* [Task objective]
Rewrite the text of these items, replacing "Skulpturen" with "Plastiken" and changing nothing else. Leave the pictures out of your answer.

* [Dataset entries]
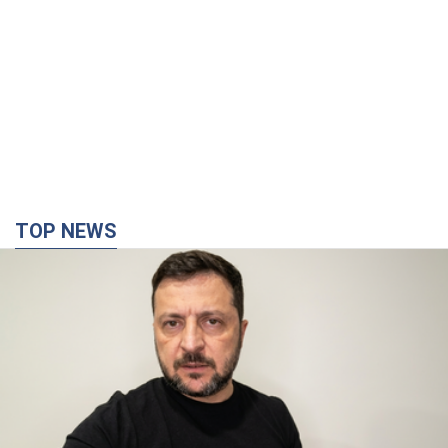
TOP NEWS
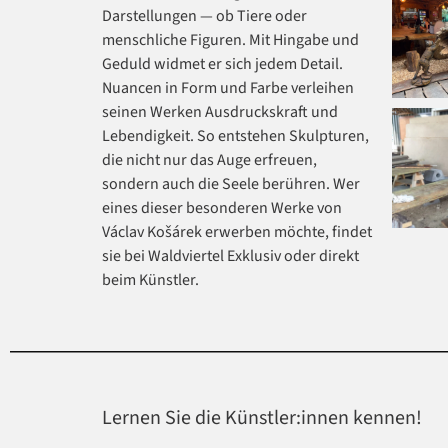
Darstellungen — ob Tiere oder
menschliche Figuren. Mit Hingabe und
Geduld widmet er sich jedem Detail.
Nuancen in Form und Farbe verleihen
seinen Werken Ausdruckskraft und
Lebendigkeit. So entstehen Skulpturen,
die nicht nur das Auge erfreuen,
sondern auch die Seele berühren. Wer
eines dieser besonderen Werke von
Václav Košárek erwerben möchte, findet
sie bei Waldviertel Exklusiv oder direkt
beim Künstler.
Lernen Sie die Künstler:innen kennen!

* [Answer for this exercise]
TOP NEWS
Darstellungen — ob Tiere oder
menschliche Figuren. Mit Hingabe und
Geduld widmet er sich jedem Detail.
Nuancen in Form und Farbe verleihen
seinen Werken Ausdruckskraft und
Lebendigkeit. So entstehen Plastiken,
die nicht nur das Auge erfreuen,
sondern auch die Seele berühren. Wer
eines dieser besonderen Werke von
Václav Košárek erwerben möchte, findet
sie bei Waldviertel Exklusiv oder direkt
beim Künstler.
Lernen Sie die Künstler:innen kennen!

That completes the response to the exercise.